Jay Greene, a professor at the school of education at the University of Arkansas and a fellow at the George W. Bush Institute, has a piece in today’s Wall Street Journal debunking the notion that there is a teacher shortage. It should be noted that, in the debate, Governor Romney signed on to President Obama’s call for more and more teachers—he just recognized that these are decisions that should be made at a state or local level.
Greene writes:
Let's hope state and local officials have that discretion—and choose to shrink the teacher labor force rather than expand it. Hiring hundreds of thousands of additional teachers won't improve student achievement. It will bankrupt state and local governments, whose finances are already buckling under bloated payrolls with overly generous and grossly underfunded pension and health benefits.
For decades we have tried to boost academic outcomes by hiring more teachers, and we have essentially nothing to show for it. In 1970, public schools employed 2.06 million teachers, or one for every 22.3 students, according to the U.S. Department of Education's Digest of Education Statistics. In 2012, we have 3.27 million teachers, one for every 15.2 students.
And this:
Most people expect that more individualized attention from teachers should help students learn. The problem is that expanding the number of hires means dipping deeper into the potential teacher labor pool. That means additional teachers are likely to be weaker than current ones.

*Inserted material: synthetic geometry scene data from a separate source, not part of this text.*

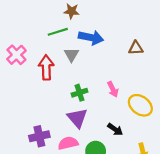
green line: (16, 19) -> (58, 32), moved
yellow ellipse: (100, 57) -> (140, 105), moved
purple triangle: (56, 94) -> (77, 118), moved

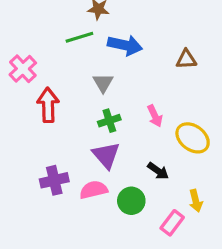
gray triangle: (71, 55) -> (103, 83), moved
red arrow: (46, 67) -> (48, 105), moved

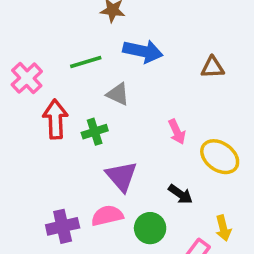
green line: (79, 37) -> (86, 62), moved
gray triangle: (103, 83) -> (118, 94), turned -35
green cross: (109, 121) -> (95, 132), moved
purple cross: (54, 180) -> (63, 226), moved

With regard to the quality of teachers, I'd like to add my two bits: I have been appalled by the bad grammar and logic of teachers who have made news lately because of their attempts to stifle dissent about President Obama. I do not want to hire more people like teacher Tanya Dixon-Neely, who told a student he could be arrested for “disrespecting” President Obama. Her definition of disrespecting the president seemed to be favoring Mitt Romney. Her grammar was atrocious.

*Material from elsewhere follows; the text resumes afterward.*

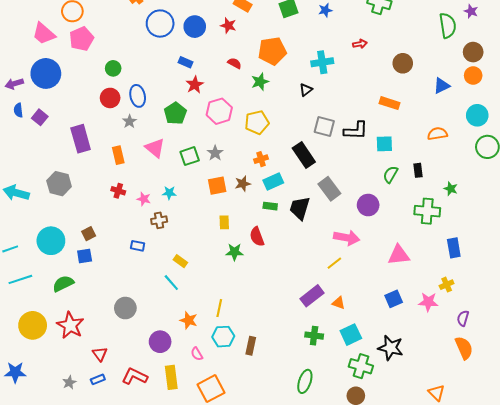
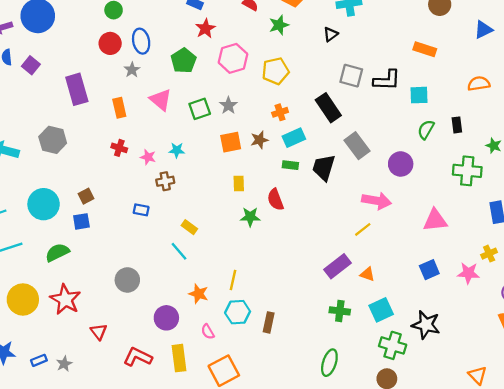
blue rectangle: (98, 379) -> (39, 360), moved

Greene makes the additional point that in hiring more expensive teachers school districts are often unable to invest in educational technology. As somebody who benefited from wonderful teachers, I was initially skeptical of the use of technology in schools. But I know homeschooling families who use technology (mostly in the form of internet classes) with great results.
Green says that there are amazing innovations on the horizon:
Educational technology is still in its infancy, but some amazing innovation has already happened, especially in higher education. Coursera allows students to take free classes from the best professors in the world. In K-12, charter schools such as Rocketship Academy in California and Carpe Diem in Arizona "flip" the classroom so that computers do much of the teaching and teachers are primarily tutors, problem-solvers, and behavior managers. This model could allow for much more individualized instruction with many fewer teachers.
Note that the role of the teacher, who would act as a tutor, isn’t insigninicant. But we could need fewer, which would allow us to pick the best (oh, I forgot about the unions!). Indeed, Greene notes that these promising experiments with technology are taking place outside the public-school monopoly. Romney favors vouchers that would allow families to take advantage of schools that use creative techniques. President Obama has a different approach:
Mr. Obama, on the other hand, has a Solyndra-like solution. He's happy to have the federal government pick the "winning" reform strategy of hiring another army of teachers by devoting federal resources to that approach. If it once again fails to improve student outcomes while stifling innovation, taxpayers will be stuck paying the bill.
It is a good sign that even Saturday Night Live can see bleak humor in the president’s ever-ready solution to just about anything.